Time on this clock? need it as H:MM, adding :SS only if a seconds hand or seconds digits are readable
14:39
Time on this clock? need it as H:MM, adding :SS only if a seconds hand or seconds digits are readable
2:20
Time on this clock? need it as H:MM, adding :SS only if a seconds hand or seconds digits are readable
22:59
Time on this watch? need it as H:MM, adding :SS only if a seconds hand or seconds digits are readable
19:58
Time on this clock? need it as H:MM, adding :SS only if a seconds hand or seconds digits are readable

__________

**Requirements**
Print every one of the records above again, word for word and in their original order.

**Task output**
Time on this clock? need it as H:MM, adding :SS only if a seconds hand or seconds digits are readable
14:39
Time on this clock? need it as H:MM, adding :SS only if a seconds hand or seconds digits are readable
2:20
Time on this clock? need it as H:MM, adding :SS only if a seconds hand or seconds digits are readable
22:59
Time on this watch? need it as H:MM, adding :SS only if a seconds hand or seconds digits are readable
19:58
Time on this clock? need it as H:MM, adding :SS only if a seconds hand or seconds digits are readable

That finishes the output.